Mais tout cela reste contesté. Quelques parlementaires chrétiens semblent souhaiter que l’arrêt de la Cour suprême ouvre le débat. Les groupes américains de la droite chrétienne ont dépensé au moins 280 millions de dollars pour financer des campagnes contre les droits des femmes et des personnes LGBT sur les cinq continents, y compris en Europe. En Pologne, où l’Église et l’État ne cessent de se rapprocher, une militante [Justyna Wydrzyńska] risque trois ans de prison pour avoir envoyé des pilules abortives à une femme enceinte de douze semaines et victime de violences domestiques pendant un huis clos. La semaine dernière, Open Democracy a révélé qu’un groupe britannique anti-avortement, qui souhaite imiter la réaction américaine contre les droits reproductifs, a placé plus d’une douzaine de stagiaires dans les bureaux des députés depuis 2010.

Il n’y a pas de place pour la complaisance.

Une autre brique du mur de séparation qui s’effrite en Amérique est tombée récemment : l’arrêt Kennedy v. Bremerton School District de la Cour suprême, qui ouvre la voie à la prière et à la promotion de la religion dans les écoles publiques. Comme le dit l’opinion dissidente de la juge Sonia Sotomayor, cette décision engage les États-Unis « sur une voie périlleuse en forçant les États à s’enchevêtrer avec la religion ».

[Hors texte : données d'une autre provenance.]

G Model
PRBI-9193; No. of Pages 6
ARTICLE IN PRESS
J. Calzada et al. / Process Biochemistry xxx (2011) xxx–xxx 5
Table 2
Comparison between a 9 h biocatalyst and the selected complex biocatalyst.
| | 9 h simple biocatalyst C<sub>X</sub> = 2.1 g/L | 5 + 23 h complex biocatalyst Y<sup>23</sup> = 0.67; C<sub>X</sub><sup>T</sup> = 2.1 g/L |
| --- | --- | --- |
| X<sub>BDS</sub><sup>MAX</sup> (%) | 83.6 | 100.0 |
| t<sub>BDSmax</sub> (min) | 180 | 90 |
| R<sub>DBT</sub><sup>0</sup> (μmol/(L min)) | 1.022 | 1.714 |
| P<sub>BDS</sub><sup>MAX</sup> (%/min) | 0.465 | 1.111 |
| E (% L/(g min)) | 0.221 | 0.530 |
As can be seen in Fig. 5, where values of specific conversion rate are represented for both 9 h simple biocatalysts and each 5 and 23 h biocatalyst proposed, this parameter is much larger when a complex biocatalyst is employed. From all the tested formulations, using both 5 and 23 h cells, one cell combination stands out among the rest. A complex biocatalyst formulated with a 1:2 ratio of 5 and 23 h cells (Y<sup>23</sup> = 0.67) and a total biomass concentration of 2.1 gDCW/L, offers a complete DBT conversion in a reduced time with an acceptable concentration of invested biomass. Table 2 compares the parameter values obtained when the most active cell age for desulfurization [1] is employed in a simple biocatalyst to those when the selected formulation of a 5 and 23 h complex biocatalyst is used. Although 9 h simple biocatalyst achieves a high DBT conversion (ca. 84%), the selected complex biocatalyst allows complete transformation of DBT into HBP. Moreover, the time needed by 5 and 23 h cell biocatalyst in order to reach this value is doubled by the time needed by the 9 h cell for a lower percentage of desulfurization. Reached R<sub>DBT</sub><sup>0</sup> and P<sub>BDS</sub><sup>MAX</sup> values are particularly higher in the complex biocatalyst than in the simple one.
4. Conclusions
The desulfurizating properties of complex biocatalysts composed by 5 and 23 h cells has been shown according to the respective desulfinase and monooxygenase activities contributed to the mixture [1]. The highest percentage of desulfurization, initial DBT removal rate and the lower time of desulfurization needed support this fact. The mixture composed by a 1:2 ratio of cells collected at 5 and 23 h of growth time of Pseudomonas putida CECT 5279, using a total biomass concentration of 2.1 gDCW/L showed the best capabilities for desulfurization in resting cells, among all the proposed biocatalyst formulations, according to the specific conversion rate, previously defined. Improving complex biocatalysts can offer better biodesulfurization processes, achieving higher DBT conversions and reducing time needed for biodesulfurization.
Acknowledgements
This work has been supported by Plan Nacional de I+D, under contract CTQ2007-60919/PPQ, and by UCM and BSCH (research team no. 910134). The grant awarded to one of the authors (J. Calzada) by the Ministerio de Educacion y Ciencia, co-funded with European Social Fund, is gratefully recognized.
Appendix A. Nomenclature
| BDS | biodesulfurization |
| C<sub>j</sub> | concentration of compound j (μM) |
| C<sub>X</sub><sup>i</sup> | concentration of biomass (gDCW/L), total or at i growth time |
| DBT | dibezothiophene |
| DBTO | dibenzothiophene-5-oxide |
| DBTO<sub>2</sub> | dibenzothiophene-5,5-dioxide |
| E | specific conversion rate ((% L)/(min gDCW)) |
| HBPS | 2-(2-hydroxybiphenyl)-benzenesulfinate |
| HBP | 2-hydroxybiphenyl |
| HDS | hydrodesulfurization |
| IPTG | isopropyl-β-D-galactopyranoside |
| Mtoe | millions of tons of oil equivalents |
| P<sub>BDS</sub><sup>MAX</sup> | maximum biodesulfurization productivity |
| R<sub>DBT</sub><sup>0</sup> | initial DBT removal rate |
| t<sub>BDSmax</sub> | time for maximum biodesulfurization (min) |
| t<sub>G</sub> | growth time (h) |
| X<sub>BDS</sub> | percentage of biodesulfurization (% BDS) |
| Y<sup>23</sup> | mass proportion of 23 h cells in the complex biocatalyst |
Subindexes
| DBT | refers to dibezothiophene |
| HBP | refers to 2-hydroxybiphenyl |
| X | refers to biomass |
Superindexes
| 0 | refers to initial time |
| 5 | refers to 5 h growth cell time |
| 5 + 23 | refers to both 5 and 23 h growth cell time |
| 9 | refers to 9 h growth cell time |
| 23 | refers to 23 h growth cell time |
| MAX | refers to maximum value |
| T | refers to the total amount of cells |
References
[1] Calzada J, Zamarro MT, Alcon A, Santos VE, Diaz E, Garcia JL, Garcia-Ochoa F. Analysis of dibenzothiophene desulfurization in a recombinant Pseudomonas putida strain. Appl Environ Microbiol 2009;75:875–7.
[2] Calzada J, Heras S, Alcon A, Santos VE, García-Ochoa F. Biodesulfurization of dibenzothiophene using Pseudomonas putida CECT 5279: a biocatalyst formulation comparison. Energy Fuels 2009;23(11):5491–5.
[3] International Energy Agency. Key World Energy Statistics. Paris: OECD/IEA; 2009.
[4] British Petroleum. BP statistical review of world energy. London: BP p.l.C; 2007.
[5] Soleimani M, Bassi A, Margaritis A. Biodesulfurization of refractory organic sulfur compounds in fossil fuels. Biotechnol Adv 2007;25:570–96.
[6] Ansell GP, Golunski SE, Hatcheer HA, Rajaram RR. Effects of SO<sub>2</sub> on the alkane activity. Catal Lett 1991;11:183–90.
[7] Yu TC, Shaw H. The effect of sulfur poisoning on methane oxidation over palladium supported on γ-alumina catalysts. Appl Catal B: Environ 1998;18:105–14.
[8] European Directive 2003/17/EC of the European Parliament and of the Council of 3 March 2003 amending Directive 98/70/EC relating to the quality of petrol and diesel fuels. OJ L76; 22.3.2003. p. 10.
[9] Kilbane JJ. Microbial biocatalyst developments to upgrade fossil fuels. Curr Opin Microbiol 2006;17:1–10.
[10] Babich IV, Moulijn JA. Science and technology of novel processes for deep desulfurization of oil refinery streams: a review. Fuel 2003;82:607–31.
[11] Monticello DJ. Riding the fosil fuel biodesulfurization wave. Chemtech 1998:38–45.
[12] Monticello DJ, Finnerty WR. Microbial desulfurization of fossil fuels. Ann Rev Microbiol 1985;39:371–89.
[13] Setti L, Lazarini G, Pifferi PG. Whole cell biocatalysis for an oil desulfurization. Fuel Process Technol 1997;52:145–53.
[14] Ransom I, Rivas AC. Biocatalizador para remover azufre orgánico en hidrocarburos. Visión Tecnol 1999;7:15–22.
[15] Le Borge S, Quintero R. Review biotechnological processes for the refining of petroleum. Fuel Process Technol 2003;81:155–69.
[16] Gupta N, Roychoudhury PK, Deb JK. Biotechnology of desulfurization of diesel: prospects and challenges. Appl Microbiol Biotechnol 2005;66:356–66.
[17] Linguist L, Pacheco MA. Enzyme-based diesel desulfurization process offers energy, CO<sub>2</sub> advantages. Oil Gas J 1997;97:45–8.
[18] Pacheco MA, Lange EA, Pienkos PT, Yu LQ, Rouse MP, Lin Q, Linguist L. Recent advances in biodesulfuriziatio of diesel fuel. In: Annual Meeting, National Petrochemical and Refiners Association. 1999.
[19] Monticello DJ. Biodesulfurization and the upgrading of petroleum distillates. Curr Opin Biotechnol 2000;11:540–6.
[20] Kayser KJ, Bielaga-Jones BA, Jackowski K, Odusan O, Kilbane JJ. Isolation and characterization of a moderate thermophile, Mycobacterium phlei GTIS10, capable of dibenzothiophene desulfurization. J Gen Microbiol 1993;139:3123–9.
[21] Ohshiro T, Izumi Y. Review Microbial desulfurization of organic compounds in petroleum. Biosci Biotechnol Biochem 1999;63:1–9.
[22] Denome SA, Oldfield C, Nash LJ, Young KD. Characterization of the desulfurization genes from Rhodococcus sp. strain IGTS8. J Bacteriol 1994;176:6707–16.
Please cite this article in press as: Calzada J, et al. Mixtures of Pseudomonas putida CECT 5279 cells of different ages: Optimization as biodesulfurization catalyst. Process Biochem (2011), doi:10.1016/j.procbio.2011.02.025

Sur cette question, le Royaume-Uni est en tête des mauvaises pratiques. Les écoles confessionnelles financées par l’État et les lois exigeant que toutes les écoles organisent des actes liés au culte signifient que la liberté de religion ou de croyance des parents et des élèves est régulièrement mise à mal. Le jour même où le gouvernement britannique accueillait une importante conférence ministérielle sur la promotion de la liberté de religion ou de conviction, la Haute Cour de Belfast a jugé que l’application de ces lois en Irlande du Nord était contraire aux droits de l’homme. Le Comité des droits de l’enfant des Nations unies a demandé à plusieurs reprises au Royaume-Uni d’abroger les dispositions légales relatives au culte obligatoire.

Ces transgressions persistent, non pas en raison d’un fort soutien de l’opinion publique, mais en raison de l’inertie politique et d’un manque de volonté de faire passer les intérêts des élèves avant ceux des Eglises.

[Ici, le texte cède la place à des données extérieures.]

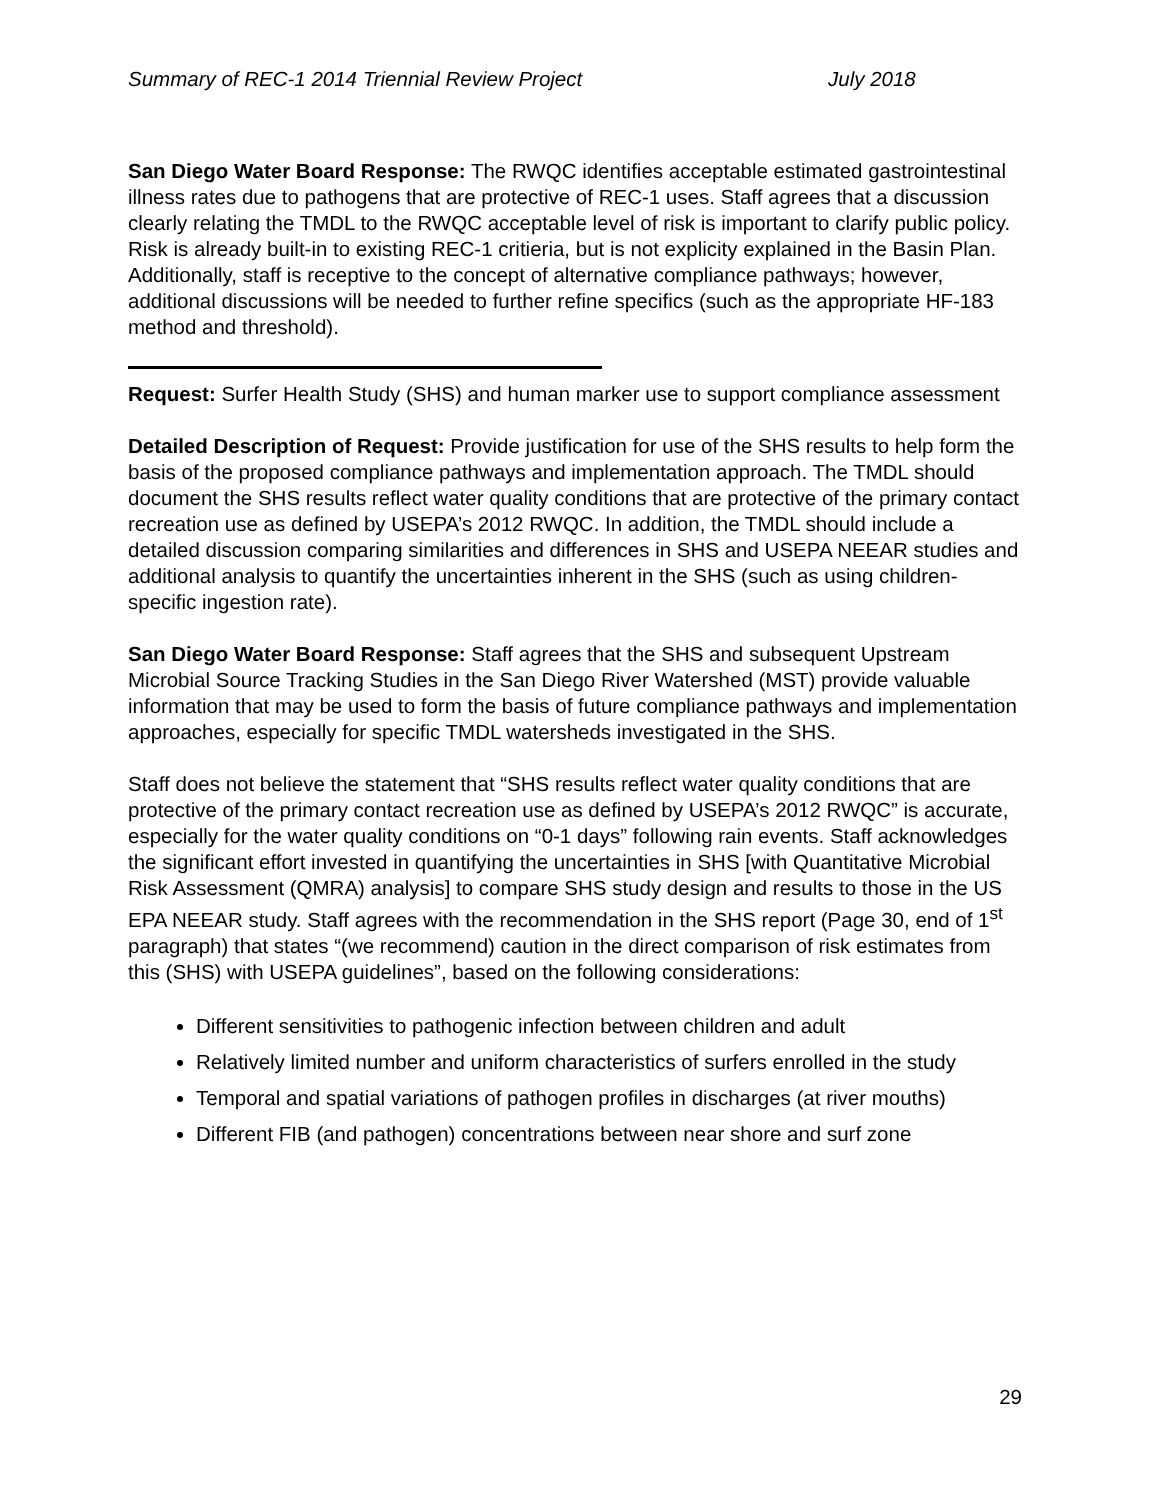Summary of REC-1 2014 Triennial Review Project July 2018
San Diego Water Board Response: The RWQC identifies acceptable estimated gastrointestinal illness rates due to pathogens that are protective of REC-1 uses. Staff agrees that a discussion clearly relating the TMDL to the RWQC acceptable level of risk is important to clarify public policy. Risk is already built-in to existing REC-1 critieria, but is not explicity explained in the Basin Plan. Additionally, staff is receptive to the concept of alternative compliance pathways; however, additional discussions will be needed to further refine specifics (such as the appropriate HF-183 method and threshold).
Request: Surfer Health Study (SHS) and human marker use to support compliance assessment
Detailed Description of Request: Provide justification for use of the SHS results to help form the basis of the proposed compliance pathways and implementation approach. The TMDL should document the SHS results reflect water quality conditions that are protective of the primary contact recreation use as defined by USEPA’s 2012 RWQC. In addition, the TMDL should include a detailed discussion comparing similarities and differences in SHS and USEPA NEEAR studies and additional analysis to quantify the uncertainties inherent in the SHS (such as using children-specific ingestion rate).
San Diego Water Board Response: Staff agrees that the SHS and subsequent Upstream Microbial Source Tracking Studies in the San Diego River Watershed (MST) provide valuable information that may be used to form the basis of future compliance pathways and implementation approaches, especially for specific TMDL watersheds investigated in the SHS.
Staff does not believe the statement that “SHS results reflect water quality conditions that are protective of the primary contact recreation use as defined by USEPA’s 2012 RWQC” is accurate, especially for the water quality conditions on “0-1 days” following rain events. Staff acknowledges the significant effort invested in quantifying the uncertainties in SHS [with Quantitative Microbial Risk Assessment (QMRA) analysis] to compare SHS study design and results to those in the US EPA NEEAR study. Staff agrees with the recommendation in the SHS report (Page 30, end of 1<sup>st</sup> paragraph) that states “(we recommend) caution in the direct comparison of risk estimates from this (SHS) with USEPA guidelines”, based on the following considerations:
Different sensitivities to pathogenic infection between children and adult
Relatively limited number and uniform characteristics of surfers enrolled in the study
Temporal and spatial variations of pathogen profiles in discharges (at river mouths)
Different FIB (and pathogen) concentrations between near shore and surf zone
29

Et il n’y a pas que dans l’éducation que le fait de privilégier la religion fait échouer les réformes nécessaires pour protéger la liberté de religion ou de croyance ou respecter la conscience personnelle.

Comme pour le droit à l’avortement, l’opposition au droit de choisir une mort assistée est largement motivée par des points de vue liés à la sainteté de la vie. La doctrine religieuse est rarement présentée comme une justification des positions anti-choix, mais elle se cache souvent sous l’apparence.

Pourtant, la sécularisation croissante de la population britannique nous désensibilise presque à la nécessité de la laïcité. Une telle complaisance risque de faire reculer des acquis durement gagnés en matière d’égalité et de droits de l’homme.

Malgré l’irréligiosité et l’indifférence religieuse croissantes, la religion reste une force politique. Les groupes de pression chrétiens conservateurs britanniques sont bien financés et actifs sur un large éventail de questions politiques. Le statut établi de l’Église d’Angleterre lui confère une influence considérable sur l’élaboration des politiques, qui s’étend non seulement au changement de politique, mais aussi à la défense du statu quo.

La leçon à tirer de l’Amérique est qu’il ne faut rien prendre pour acquis. L’érosion de la séparation de l’Église et de l’État est sur le point de causer des ravages dans la vie des Américains ordinaires. La laïcité a un rôle important à jouer en soulignant les droits humains et en veillant à ce qu’ils soient appliqués équitablement. Les citoyens britanniques qui apprécient les choix et les libertés qui découlent d’une société laïque doivent être prêts à la défendre.